Alejandro Caravario 12y

La gloria y el fraude

BUENOS AIRES -- El récord se había convertido en una rutina, y las nadadoras alemanas del Este pulverizaban a las rivales merced a sus cuerpos imponentes.

Ése era el panorama durante los Juegos de Montreal, en 1976. La gran estrella de aquella generación, Kornelia Ender (1,80 metro; 75 kilos), de 17 años, subía al podio a recibir la medalla por su victoria en los 100 metros mariposa y, media hora más tarde, celebraba el triunfo en los 200 metros libres, con récord mundial incluido.

Ender cosechó en aquella competencia cuatro medallas doradas y una plateada, el eslabón más refulgente de su paso asombroso por las piletas del mundo, en las que se cansó de obtener trofeos.

En su debut olímpico, en Munich, se llevó tres medallas de plata, con sólo 13 años. Además conquistó ocho campeonatos mundiales y cuatro competencias europeas, además de bajar récords mundiales en 23 ocasiones. Demasiado para una chica que se inició en la natación simplemente para combatir un problema de cadera.

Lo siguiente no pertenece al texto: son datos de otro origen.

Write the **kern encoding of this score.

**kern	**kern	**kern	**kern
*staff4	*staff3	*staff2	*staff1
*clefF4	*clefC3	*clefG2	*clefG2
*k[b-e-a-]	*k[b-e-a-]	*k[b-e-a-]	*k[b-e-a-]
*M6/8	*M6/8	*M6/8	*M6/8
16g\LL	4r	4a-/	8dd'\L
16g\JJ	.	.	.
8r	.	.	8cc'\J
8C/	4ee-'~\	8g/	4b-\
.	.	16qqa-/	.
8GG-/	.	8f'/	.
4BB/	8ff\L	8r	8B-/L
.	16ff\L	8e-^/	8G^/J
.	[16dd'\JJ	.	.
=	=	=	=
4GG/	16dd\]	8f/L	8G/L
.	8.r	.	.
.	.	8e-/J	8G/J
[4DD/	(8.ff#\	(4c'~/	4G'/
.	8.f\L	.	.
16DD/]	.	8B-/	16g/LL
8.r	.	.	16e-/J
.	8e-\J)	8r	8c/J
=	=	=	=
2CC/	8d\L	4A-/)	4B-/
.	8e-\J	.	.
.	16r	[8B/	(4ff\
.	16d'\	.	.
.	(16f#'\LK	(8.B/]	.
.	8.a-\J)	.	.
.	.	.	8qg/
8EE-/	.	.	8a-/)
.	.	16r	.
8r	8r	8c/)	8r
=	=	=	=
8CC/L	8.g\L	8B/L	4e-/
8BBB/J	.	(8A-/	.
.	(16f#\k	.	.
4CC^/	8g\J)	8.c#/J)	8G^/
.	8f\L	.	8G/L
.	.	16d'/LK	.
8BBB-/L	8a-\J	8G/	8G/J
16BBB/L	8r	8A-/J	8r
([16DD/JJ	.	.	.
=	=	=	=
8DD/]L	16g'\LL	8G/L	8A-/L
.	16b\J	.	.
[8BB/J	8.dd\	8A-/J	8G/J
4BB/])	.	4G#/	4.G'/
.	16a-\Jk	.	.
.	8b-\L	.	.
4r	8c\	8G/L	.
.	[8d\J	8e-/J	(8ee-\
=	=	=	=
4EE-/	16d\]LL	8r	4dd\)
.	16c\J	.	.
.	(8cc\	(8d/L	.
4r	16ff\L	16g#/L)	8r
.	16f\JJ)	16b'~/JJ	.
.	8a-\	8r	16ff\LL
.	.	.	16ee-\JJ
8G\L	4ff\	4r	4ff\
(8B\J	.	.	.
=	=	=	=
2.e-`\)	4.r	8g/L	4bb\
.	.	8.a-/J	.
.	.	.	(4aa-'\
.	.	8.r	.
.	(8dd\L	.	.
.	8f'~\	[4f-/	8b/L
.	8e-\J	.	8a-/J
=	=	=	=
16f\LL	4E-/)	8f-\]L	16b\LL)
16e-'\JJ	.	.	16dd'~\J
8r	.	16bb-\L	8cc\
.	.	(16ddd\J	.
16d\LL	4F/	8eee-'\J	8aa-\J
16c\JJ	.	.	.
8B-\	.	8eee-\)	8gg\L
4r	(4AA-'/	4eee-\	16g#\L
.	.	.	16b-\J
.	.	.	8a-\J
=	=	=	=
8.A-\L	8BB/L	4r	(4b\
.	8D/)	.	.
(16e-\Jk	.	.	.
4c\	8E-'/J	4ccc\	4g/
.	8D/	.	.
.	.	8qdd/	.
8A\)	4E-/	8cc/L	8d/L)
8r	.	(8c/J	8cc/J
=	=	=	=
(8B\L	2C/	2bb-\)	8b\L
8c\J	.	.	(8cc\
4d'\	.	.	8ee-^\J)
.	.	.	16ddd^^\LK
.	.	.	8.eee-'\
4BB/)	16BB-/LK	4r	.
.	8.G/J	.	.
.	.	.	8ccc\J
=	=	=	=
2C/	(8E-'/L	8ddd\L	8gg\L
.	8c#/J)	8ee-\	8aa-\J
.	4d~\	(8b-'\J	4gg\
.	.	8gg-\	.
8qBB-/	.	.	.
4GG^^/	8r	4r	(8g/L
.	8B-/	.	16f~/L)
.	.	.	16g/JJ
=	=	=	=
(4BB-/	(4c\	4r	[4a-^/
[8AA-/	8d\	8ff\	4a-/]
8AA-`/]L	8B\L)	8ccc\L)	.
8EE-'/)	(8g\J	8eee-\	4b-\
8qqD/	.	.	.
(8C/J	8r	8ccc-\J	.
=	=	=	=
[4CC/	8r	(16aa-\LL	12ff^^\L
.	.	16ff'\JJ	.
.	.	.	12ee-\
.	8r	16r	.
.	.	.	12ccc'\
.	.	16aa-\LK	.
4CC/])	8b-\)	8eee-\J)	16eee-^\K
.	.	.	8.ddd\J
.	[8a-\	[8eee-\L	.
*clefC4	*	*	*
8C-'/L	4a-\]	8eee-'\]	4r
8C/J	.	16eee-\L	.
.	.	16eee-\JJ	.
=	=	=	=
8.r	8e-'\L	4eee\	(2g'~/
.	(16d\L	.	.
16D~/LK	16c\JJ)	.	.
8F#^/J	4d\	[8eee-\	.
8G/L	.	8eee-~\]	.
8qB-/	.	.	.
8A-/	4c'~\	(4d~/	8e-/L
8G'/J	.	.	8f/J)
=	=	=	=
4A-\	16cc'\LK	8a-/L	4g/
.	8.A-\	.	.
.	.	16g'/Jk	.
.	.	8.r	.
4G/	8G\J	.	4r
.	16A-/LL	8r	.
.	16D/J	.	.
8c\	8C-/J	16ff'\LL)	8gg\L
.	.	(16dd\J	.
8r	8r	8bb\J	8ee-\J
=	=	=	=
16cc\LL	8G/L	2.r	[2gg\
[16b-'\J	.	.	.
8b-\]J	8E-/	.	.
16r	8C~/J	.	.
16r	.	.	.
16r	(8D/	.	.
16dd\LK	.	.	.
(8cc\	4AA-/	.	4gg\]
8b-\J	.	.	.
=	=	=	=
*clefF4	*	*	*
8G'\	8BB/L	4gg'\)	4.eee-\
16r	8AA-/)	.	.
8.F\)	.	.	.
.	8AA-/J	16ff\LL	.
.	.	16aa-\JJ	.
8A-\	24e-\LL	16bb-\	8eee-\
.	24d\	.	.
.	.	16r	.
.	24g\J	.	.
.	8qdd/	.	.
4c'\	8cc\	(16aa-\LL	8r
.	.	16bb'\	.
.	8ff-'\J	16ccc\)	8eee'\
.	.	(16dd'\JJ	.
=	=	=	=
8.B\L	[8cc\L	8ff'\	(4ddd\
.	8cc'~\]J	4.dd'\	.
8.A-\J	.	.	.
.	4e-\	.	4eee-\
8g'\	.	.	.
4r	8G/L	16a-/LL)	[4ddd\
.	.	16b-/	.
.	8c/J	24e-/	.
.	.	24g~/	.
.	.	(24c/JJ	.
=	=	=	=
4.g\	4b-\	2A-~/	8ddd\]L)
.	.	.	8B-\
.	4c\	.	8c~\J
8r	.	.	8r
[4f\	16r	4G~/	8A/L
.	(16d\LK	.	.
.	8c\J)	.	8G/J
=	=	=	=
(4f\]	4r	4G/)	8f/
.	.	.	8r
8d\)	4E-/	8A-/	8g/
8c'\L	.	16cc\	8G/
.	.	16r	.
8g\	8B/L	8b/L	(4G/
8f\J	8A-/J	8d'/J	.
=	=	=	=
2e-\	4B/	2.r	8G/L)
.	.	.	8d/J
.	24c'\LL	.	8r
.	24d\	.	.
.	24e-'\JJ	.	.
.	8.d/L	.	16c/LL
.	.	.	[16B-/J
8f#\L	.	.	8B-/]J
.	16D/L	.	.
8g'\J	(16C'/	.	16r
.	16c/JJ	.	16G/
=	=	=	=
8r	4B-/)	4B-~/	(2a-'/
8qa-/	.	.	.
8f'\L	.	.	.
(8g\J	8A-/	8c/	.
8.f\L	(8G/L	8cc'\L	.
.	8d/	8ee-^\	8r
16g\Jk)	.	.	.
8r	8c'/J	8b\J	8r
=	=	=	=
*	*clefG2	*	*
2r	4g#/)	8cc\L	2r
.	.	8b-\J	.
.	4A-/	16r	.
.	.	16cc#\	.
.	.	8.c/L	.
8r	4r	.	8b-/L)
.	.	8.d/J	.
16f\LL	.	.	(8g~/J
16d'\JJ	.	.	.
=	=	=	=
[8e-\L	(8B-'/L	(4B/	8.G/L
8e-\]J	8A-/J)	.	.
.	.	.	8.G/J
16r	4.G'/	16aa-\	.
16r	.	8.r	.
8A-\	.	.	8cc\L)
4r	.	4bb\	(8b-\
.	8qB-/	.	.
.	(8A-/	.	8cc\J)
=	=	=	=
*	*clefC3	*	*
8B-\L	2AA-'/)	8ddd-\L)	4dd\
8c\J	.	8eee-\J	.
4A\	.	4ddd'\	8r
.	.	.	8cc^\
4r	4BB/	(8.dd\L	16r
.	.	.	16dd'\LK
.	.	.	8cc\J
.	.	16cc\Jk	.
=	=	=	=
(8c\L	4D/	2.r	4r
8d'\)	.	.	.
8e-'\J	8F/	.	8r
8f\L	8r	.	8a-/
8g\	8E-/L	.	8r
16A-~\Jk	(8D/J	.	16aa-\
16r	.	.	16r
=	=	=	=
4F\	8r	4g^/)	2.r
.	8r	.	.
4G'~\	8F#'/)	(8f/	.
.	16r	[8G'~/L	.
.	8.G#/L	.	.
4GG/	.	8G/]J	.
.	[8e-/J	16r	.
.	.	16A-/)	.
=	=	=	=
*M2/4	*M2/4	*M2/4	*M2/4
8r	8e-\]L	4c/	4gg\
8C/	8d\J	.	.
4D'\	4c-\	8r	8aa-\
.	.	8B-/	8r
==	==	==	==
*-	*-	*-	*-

Nacida en Plauen, en 1958, Kornelia casi no tuvo tiempo, en su corta infancia, de decidir una vocación deportiva. Los reclutadores de talentos la enviaron a una escuela especial de natación de Halle, donde el duro entrenamiento en las aguas se completaba con sesiones de gimnasia y de pesas.

Las inyecciones supuestamente regeneradoras también formaban parte de la preparación que la República Democrática de Alemania, en épocas de Guerra Fría, tenía reservada a sus atletas de elite.

Durante los años setenta y ochenta, aquel Estado que se proclamaba socialista apostó fuerte a la alta competencia para exhibir logros y poderío. En su presentación en los Juegos de México, con su escasa historia como nación independiente, Alemania del Este consiguió el quinto lugar.

En Munich, avanzó al tercer puesto, detrás de la Unión Soviética y Estados Unidos, y cuatro años más tarde -en el apogeo de Kornelia Ender y los equipos de natación-, los alemanes quedaron segundos, con 40 medallas de oro, relegando a la tercera colocación a los americanos.

Las actuaciones triunfales -y la política de Estado que las sostenía- perduraron hasta Seúl 88, cuando Alemania Democrática escaló al segundo lugar, otra vez como escolta de los soviéticos, con la descollante participación de otra nadadora, Kristin Otto, sucesora de Ender (se retiró luego de Montreal 76), quien acaparó seis oros.

La caída del Muro de Berlín acabaría, entre otras cosas, con la preeminencia del deporte como causa nacional. Y, al mismo tiempo, saldrían a la luz, aunque no con la contundencia necesaria, la contribución de ciertas drogas prohibidas (en especial los esteroides anabólicos) en el programa de entrenamiento que, según investigaciones académicas, comprometía al propio Ministerio del Interior.

El festival de esteroides (digno de sospecharse por la musculatura y la voz grave de las adolescentes dedicadas a nadar) fue reconocido un largo tiempo después por algunos entrenadores, que prefirieron no dar nombres de las atletas involucradas.

Kornelia Ender admitió haber recibido muchas inyecciones, aunque aclaró que no conocía su contenido. Y, en todo caso, por edad y por presión del régimen, tampoco tenía opciones. Estaba condenada a que la gloria se confundiera con el fraude.